President John Mahama
President John Mahama

President John Dramani Mahama on Monday said public servants needed an enabling environment and accountability framework to execute their mandates in an answerable and responsible manner.

He said the accountability framework would enable the public servants to be accountable to citizens in ways that promoted open government and citizen participation.

President Mahama said that would translate into the realization that as public servants, “we must acknowledge and assume responsibility for our actions, decisions, and policies as well as embrace our obligation to report and explain our actions, decisions and policies to our citizens”.

The President said this in a speech delivered on his behalf by Ms Hannah Serwaah Tetteh, Minister of Foreign Affairs and Regional Integration, at the opening of the Fourth Biennial Africa Public Service Day in Accra.

The Africa Public Service (APS) Day, which is celebrated on June 23 every year, is an entrenched continental event in Africa to reflect the functions of the Civil/Public Service as well as recognise the positive contribution of public servants and their benefits to the population, civil society, private sector and government.

Public service ministers from Africa, diplomats from Africa Union Secretariat, academics, parliamentarians, representatives from ECOWAS, and student bodies are participating in the week-long celebration.

It is on the theme: “Africa Public Service in the Age of Open Government: Giving Voice to Citizens”.

President Mahama said the theme for the forum was apt, relevant and appropriate for the time, especially with the rise of democratic movements the world over and in Africa where citizens are asking for a greater say and participation in the policy making processes and in governance.
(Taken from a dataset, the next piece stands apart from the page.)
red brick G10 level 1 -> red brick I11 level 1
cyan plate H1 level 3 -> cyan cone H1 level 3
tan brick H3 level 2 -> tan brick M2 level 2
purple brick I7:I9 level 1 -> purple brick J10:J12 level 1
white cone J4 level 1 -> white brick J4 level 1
“All governments in Africa are currently faced with new challenges of governance and are making concerted efforts at the national, sub-regional, regional, districts and international levels to forge partnership with non-governmental organisations, civil society organisations, business communities, the private sector, the labour unions and others,” he said.

He said partnership was critical because no government alone had all that it took to meet the needs of the people.
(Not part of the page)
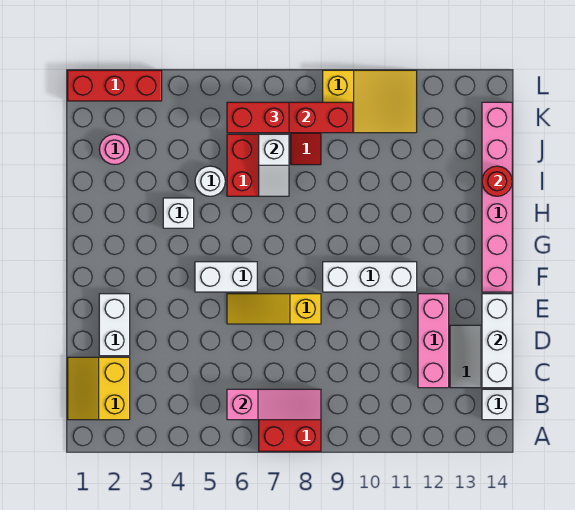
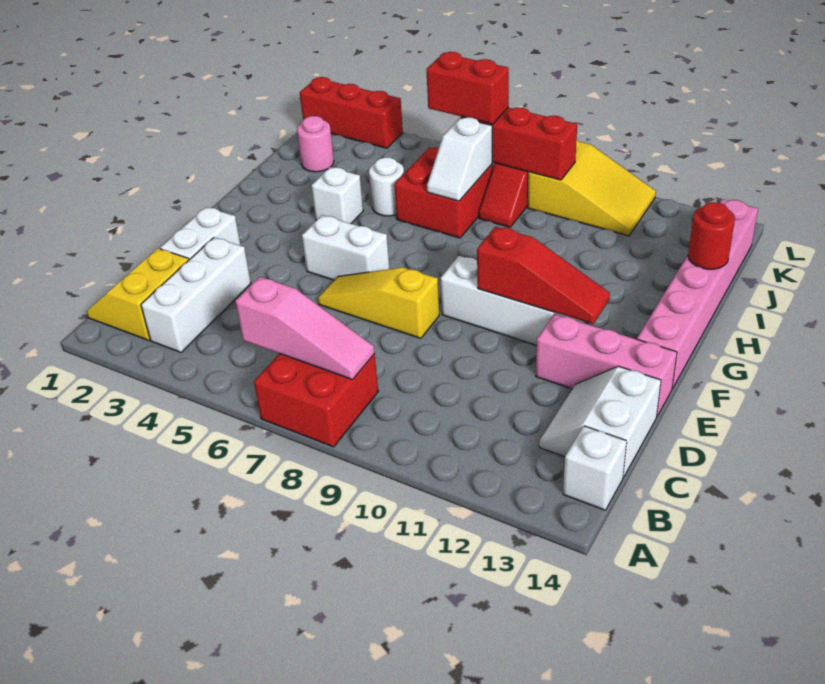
pink brick C12:E12 level 1 -> pink brick E12:E14 level 1
white brick C14:E14 level 2 -> white brick B3:D3 level 1
none -> red slope F10:F12 level 2 top 10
President Mahama said while each government had its manifesto programmes and national goals to fulfil, “we must accept that for proper participation, there is the need for giving voice and political space to our citizens through effective citizen engagement to reconcile their multiple interests with national aspirations”.
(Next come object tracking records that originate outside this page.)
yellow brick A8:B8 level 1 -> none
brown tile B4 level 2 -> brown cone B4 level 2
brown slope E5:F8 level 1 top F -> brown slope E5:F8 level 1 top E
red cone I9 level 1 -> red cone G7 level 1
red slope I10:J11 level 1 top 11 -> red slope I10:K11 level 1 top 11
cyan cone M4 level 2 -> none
He said engagements helped to deepen democracy, strengthen social capital, promote pro-poor initiatives, facilitate efficiency, promote sustainable growth and socio-economic development, equity and social justice.

President Mahama, therefore, called for the strengthening of the existing institutions by ensuring that the necessary structures, systems and procedures were in place to tackle emerging challenges that went with rapid economic and social transformation to build strong institutions nested in the rule of law.

He announced that Ghana is developing mechanisms for promoting citizen-based monitoring and evaluation of public policies and programmes to provide feedback and suggestions on ways of improving social and economic development programmes.

President Mahama said in the area of local governance, government recognized the valuable role of traditional institutions which served as verifiable mouthpieces for giving voice to the local and marginalized poor.

“We are working closely with our National House of Chiefs; the Ministry of Chieftaincy and Traditional Affairs; prominent local opinion leaders including community based organizations of our rural folks and citizen groups to provide a more viable and sustainable interface between the concerns and the government in enhancing local economic development,” he said.

Mr Alhassan Azong, Minister of State at the Presidency, responsible for Public Sector Reforms, said the APS Forum was a unique global capacity-building event on public governance.

He said it provided an opportunity to build a shared understanding among all actors on innovations, policy and practices that member states could adopt to revitalize their public administration systems to promote greater socio-economic development.

Mr Azong said every year the forum focused on a specific critical area of public governance and explored an organic way the different dimensions, approaches and implications for service delivery to the citizenry could be harmonised.

He expressed the hope that the forum would assist them to explore, share knowledge and experience about the innovations, policies and practices for rejuvenating public administration, including the delivery of public services, with a citizen-centered focus.